WORK INSTRUCTION:
Please restate word for word, and with nothing added, the lines that run from the one holding "X159300000Y-99900000D03*" to the end of the entries below.

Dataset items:
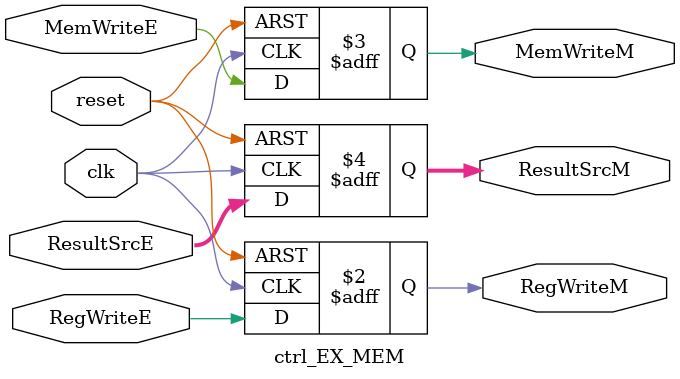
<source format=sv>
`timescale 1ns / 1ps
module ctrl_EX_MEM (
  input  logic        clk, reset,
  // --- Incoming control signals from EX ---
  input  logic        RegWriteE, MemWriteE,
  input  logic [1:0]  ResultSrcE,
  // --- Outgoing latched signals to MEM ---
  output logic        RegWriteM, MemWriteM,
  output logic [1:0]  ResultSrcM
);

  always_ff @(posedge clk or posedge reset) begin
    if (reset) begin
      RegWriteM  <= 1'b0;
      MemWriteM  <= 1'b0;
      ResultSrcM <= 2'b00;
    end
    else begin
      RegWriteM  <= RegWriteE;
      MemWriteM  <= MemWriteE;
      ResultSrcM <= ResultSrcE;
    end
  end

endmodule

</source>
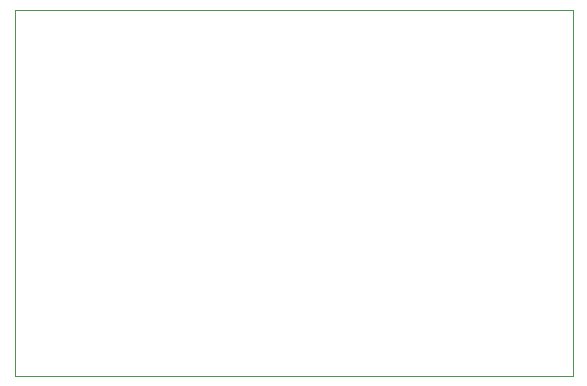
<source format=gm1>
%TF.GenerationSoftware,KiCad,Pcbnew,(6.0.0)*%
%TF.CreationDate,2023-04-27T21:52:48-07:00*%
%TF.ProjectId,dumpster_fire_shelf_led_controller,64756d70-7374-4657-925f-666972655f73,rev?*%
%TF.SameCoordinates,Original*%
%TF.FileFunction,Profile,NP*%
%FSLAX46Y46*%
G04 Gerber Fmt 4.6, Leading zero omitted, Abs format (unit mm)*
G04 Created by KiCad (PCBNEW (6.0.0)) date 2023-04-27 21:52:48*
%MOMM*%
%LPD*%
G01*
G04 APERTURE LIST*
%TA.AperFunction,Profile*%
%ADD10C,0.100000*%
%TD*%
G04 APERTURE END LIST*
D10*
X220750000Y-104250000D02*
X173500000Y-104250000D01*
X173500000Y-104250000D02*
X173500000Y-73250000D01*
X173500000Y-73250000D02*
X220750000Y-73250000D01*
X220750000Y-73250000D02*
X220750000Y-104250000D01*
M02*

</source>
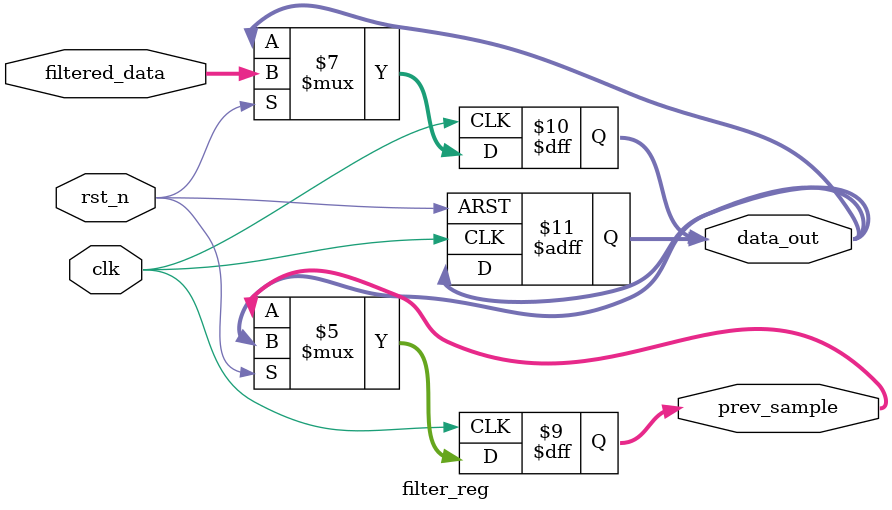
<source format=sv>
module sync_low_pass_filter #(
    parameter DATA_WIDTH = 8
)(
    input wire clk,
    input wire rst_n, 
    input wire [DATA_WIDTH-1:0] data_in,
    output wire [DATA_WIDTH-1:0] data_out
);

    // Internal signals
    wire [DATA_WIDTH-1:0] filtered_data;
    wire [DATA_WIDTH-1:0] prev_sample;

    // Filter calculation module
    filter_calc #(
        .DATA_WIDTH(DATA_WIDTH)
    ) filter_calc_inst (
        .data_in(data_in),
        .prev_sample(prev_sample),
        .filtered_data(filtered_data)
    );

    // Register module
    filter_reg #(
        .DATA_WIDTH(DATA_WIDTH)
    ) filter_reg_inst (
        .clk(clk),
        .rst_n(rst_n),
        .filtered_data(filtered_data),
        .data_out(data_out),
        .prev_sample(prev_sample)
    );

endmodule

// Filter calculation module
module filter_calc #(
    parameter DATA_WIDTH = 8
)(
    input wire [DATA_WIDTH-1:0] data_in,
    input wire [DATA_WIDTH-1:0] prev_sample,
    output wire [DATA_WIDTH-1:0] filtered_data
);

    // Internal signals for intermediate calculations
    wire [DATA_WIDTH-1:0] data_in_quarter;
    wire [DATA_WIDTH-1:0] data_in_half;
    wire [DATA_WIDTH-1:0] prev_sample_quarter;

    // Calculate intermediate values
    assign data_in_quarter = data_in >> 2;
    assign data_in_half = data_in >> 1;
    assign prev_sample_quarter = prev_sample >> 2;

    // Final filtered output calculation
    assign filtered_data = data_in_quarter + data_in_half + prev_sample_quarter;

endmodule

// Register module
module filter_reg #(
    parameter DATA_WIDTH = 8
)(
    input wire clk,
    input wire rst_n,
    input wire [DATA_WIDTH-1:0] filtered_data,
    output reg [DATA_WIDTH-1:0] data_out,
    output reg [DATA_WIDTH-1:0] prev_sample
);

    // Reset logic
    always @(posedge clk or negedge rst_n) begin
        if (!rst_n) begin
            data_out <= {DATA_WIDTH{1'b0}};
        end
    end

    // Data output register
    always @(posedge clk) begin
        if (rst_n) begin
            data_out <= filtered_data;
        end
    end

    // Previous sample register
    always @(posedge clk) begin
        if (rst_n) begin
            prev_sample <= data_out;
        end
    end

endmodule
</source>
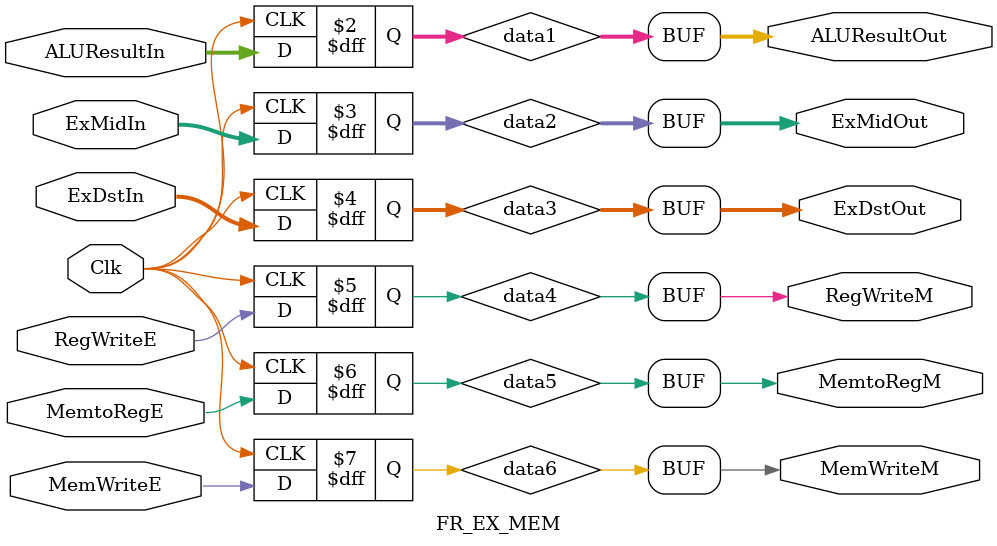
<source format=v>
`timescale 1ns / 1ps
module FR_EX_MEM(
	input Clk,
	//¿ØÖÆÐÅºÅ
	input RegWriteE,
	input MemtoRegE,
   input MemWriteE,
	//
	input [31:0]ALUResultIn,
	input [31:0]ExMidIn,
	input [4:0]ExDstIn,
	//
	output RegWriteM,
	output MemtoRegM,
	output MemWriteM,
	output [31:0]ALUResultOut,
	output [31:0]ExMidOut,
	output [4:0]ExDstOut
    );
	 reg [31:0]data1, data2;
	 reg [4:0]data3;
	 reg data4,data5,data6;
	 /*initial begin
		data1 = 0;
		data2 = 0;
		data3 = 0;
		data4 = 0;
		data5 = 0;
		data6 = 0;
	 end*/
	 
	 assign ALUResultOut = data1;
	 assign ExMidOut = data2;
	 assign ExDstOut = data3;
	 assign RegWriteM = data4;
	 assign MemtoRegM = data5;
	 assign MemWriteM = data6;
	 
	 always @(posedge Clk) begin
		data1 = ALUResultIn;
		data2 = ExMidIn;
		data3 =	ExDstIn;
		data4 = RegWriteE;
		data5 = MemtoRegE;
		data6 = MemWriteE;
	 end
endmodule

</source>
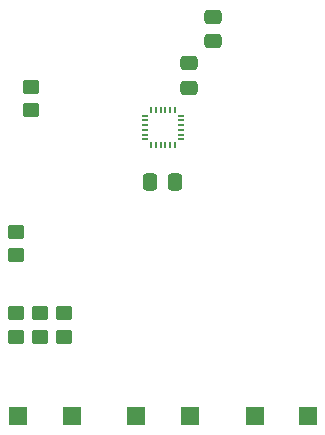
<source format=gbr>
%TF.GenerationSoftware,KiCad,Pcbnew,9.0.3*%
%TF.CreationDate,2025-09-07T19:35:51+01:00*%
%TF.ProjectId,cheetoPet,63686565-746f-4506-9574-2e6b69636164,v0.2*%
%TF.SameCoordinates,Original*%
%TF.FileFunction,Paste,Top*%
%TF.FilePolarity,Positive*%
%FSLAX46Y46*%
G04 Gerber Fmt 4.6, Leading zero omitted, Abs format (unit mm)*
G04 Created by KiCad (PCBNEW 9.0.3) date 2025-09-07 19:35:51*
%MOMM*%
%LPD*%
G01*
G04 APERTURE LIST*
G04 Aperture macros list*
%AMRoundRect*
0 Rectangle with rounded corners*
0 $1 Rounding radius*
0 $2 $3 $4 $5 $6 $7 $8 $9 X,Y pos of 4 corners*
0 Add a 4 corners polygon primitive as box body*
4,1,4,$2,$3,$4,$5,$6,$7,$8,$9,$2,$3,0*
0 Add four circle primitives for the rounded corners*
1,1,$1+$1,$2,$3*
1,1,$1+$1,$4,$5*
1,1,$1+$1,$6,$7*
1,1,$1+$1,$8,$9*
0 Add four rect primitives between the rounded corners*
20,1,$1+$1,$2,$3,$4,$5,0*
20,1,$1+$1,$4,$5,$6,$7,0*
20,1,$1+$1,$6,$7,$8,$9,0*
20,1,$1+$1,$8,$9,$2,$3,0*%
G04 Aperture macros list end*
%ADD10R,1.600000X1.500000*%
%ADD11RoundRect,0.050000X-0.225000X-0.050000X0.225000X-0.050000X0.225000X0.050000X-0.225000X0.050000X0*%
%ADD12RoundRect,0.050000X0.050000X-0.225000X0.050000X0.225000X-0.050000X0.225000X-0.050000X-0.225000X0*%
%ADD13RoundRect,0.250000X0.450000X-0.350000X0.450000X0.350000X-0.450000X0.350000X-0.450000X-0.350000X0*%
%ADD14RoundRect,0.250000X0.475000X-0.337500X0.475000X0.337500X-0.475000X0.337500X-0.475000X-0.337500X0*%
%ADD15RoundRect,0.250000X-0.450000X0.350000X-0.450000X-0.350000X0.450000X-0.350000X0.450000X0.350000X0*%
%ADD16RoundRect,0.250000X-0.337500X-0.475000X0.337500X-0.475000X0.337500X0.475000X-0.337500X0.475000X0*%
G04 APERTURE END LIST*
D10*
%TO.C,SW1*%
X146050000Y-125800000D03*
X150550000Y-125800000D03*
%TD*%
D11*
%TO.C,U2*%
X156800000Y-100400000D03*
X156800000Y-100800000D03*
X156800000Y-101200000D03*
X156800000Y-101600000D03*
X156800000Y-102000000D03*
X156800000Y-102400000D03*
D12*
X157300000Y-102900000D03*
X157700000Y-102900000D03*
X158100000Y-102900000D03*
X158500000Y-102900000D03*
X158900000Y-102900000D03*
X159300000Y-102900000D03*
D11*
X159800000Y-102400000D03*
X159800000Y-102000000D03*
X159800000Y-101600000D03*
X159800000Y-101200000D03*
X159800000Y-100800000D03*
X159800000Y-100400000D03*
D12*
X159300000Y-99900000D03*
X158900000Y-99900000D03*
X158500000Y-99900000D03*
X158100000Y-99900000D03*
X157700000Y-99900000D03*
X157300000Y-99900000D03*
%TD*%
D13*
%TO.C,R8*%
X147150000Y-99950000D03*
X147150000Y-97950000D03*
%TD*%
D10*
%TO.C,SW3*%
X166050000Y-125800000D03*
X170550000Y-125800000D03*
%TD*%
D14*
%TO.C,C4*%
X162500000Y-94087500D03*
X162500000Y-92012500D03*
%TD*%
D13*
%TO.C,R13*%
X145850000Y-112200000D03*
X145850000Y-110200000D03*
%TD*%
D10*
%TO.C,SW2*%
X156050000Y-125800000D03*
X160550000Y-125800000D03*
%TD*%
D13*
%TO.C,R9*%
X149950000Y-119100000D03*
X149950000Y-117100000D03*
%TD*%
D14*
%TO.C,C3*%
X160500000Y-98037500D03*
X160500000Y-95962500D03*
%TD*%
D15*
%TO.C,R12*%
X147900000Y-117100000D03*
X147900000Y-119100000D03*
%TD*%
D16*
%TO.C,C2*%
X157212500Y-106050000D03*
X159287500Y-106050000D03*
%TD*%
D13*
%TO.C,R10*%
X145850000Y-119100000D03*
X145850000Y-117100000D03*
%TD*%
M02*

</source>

SOLUTION TO THIS EXERCISE:
X159300000Y-99900000D03*
X158900000Y-99900000D03*
X158500000Y-99900000D03*
X158100000Y-99900000D03*
X157700000Y-99900000D03*
X157300000Y-99900000D03*
%TD*%
D13*
%TO.C,R8*%
X147150000Y-99950000D03*
X147150000Y-97950000D03*
%TD*%
D10*
%TO.C,SW3*%
X166050000Y-125800000D03*
X170550000Y-125800000D03*
%TD*%
D14*
%TO.C,C4*%
X162500000Y-94087500D03*
X162500000Y-92012500D03*
%TD*%
D13*
%TO.C,R13*%
X145850000Y-112200000D03*
X145850000Y-110200000D03*
%TD*%
D10*
%TO.C,SW2*%
X156050000Y-125800000D03*
X160550000Y-125800000D03*
%TD*%
D13*
%TO.C,R9*%
X149950000Y-119100000D03*
X149950000Y-117100000D03*
%TD*%
D14*
%TO.C,C3*%
X160500000Y-98037500D03*
X160500000Y-95962500D03*
%TD*%
D15*
%TO.C,R12*%
X147900000Y-117100000D03*
X147900000Y-119100000D03*
%TD*%
D16*
%TO.C,C2*%
X157212500Y-106050000D03*
X159287500Y-106050000D03*
%TD*%
D13*
%TO.C,R10*%
X145850000Y-119100000D03*
X145850000Y-117100000D03*
%TD*%
M02*

</source>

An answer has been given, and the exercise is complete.